The project is also a collaborative effort that encompasses multiple data contributors from different parts of the world who have provided entries about places, people, and material from a broad range of archives, i.e. the Library of Congress and the Royal Library. By including these many voices (and more to come) we hope that we can facilitate a multi-layered and multi-temporal reflexive approach to the places we live and inhabit today. We are of course aware that no archive is neutral and this is no exception. The map also carries the traces of our own interaction with the archival material and the people with whom we are in contact.
Prototyping and Counter-mapping
In many ways this project was always already a failed one. As the gridded town plan of St. Croix (USVI) clearly demonstrates, the map is also a colonial way of seeing and inhabiting space. And our own biases, even those of which we are unaware, produce blind spots on the map. The stories presented on this map express partial views, fragments of stories, with no intention of claiming objectivity. Instead they attest to the complexity of daily life and of historicizing. They are, rather, expressions directly related to our situated interaction with the historic and archival material at our disposal, here and now. However, taking failure as a productive process, it is our hope that we can glean meaningful conversations from the project about the inherent difficulties of working with contested digital archival material such as this.
Taking center stage, then, are the unfolding relations between people and places across time, in an experiment of prototyping and counter-mapping. This prototyping works with some inbuilt assumptions, that history is still working in the present and is shaped by our continuous engagement with it. Moreover, that there is an inbuilt political choice in seeking to counteract the dominant form of present-day Danish accounts that claim engagement with the USVI is ‘a thing of the past.’ As such we are inspired by scholars who critically engage with newly-digitized material from the Danish West Indies, most notably: Temi Odumosu, Katrine Dirkinck-Holmfeldt, Mette Kia Krabbe Meyer, Mathias Danbolt and others.
Incentives and Involvement
Mapping a Colony is first and foremost a digital humanities project, funded by Europeana, which consists of an ongoing exploration of the traces, influences and consequences of Danish slavery and colonial cultural memory. The project is collaborative in form because it brings together contributions from people living in the USVI, Denmark and elsewhere, representing various knowledge fields.
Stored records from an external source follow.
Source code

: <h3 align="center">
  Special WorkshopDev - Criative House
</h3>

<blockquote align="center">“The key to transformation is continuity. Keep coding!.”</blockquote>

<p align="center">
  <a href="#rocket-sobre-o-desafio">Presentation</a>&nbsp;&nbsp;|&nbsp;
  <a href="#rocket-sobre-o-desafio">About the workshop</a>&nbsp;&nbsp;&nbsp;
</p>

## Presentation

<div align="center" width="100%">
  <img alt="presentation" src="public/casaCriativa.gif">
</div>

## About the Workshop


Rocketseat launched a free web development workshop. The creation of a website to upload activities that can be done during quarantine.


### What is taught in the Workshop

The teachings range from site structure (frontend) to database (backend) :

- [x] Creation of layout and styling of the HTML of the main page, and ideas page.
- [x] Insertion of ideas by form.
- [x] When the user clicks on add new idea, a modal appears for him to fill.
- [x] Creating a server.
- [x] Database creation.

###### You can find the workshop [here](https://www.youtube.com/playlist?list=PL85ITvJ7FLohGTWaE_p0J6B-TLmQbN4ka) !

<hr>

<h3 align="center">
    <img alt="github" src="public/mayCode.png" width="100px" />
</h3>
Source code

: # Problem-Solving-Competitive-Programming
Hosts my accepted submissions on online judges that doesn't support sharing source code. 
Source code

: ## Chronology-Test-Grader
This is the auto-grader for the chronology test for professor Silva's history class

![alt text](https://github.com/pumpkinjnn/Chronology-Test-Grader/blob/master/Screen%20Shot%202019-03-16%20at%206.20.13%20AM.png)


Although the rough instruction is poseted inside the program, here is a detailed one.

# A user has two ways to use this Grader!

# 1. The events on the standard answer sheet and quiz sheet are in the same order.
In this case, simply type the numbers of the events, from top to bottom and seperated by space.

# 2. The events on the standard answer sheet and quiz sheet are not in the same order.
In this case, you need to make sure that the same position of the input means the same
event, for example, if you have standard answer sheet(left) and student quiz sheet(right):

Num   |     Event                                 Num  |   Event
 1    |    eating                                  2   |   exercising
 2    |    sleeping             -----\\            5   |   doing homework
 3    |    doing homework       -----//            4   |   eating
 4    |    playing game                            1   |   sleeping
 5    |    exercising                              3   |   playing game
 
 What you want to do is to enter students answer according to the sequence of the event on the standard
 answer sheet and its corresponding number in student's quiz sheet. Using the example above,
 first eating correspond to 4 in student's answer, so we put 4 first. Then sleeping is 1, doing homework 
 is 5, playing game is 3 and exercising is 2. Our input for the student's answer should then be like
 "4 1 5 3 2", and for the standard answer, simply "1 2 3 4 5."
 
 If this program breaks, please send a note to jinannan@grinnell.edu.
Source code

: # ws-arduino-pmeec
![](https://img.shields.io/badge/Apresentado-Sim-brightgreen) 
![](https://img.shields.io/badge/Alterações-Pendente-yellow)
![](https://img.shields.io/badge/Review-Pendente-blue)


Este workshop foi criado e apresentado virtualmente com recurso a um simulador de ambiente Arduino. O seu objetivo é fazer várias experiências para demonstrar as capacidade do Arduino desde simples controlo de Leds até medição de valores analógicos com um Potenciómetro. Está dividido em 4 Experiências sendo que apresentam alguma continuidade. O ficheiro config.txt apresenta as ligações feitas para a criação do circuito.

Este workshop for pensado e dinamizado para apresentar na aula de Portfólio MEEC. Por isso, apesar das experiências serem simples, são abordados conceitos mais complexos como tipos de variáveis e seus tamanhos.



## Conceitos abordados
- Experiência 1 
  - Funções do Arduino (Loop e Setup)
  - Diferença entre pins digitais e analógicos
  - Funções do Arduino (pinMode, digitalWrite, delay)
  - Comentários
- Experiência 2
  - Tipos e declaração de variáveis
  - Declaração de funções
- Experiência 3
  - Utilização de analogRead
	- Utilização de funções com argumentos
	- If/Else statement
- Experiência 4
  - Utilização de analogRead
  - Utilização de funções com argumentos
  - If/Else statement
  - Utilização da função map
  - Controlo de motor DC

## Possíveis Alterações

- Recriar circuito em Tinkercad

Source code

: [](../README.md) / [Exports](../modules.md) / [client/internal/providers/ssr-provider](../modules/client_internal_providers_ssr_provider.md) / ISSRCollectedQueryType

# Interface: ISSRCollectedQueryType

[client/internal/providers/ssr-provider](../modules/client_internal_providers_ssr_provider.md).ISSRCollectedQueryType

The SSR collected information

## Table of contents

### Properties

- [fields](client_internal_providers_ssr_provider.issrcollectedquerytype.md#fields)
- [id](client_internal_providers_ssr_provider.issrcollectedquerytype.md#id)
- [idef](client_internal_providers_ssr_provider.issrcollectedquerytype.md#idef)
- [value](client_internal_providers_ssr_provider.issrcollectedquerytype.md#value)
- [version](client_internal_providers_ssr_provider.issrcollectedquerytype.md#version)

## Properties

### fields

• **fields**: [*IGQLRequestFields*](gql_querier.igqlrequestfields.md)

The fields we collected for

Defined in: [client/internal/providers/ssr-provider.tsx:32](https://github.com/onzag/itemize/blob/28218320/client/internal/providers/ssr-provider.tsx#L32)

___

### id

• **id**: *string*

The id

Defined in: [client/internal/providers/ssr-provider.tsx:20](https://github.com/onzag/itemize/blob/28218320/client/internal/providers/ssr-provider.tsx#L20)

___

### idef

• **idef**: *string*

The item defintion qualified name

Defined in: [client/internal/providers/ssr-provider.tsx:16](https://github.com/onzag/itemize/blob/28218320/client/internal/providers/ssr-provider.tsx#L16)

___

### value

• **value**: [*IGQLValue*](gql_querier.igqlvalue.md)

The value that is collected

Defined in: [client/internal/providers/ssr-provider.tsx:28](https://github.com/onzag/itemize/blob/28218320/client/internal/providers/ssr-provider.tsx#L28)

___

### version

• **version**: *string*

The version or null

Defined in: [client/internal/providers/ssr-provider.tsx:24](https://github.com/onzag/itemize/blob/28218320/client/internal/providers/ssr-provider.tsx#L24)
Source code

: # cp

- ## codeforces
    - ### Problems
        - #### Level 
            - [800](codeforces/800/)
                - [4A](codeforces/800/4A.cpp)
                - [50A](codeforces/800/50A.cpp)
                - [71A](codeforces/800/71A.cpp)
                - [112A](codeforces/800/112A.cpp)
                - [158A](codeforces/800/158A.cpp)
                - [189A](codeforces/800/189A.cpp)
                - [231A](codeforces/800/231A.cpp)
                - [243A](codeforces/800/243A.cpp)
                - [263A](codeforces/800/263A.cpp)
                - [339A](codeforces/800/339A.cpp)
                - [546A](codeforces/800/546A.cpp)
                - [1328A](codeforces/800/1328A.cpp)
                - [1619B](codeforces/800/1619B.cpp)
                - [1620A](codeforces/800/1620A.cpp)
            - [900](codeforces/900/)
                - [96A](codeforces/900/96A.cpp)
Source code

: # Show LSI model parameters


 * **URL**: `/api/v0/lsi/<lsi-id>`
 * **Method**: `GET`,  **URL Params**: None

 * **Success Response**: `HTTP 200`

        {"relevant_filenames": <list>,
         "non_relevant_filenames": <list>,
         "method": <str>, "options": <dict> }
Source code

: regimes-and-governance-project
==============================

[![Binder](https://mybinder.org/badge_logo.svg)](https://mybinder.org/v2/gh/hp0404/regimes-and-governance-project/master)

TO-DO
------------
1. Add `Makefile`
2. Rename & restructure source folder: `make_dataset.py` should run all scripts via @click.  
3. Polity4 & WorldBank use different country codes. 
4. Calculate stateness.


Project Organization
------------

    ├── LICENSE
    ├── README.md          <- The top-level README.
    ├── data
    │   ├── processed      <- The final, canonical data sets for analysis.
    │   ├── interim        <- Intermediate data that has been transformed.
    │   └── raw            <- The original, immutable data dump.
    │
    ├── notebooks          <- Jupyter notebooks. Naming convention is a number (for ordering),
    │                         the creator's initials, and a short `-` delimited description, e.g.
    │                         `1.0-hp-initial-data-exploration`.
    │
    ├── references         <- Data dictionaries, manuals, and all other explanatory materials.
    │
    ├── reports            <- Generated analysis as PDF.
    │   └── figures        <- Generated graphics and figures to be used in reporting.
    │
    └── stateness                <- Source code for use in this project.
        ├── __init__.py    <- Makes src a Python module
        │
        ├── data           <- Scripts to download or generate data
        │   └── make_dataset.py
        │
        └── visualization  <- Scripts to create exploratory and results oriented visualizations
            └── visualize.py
By curating data from various sources and presenting it through an alternative digital mapping, we hope that the project will help shed light on the Danish-USVI colonial past and bring forward yet undiscovered links and voices from the past and present, history and memory, culture and economy. We hope our work also serves educational purposes with regard to framing the ethics of analyzing, mapping, visualizing and designing digital interactions with archival material.
The project’s incentive is to discuss the cultural and ethical potential of archival use and reuse. While mass digitization opens up the circulation and distribution of digital images and archival records, it also gives rise to new ethical, political and methodological questions concerning the re-use of such material. The project’s production process confirms a need for ongoing discussion of these questions.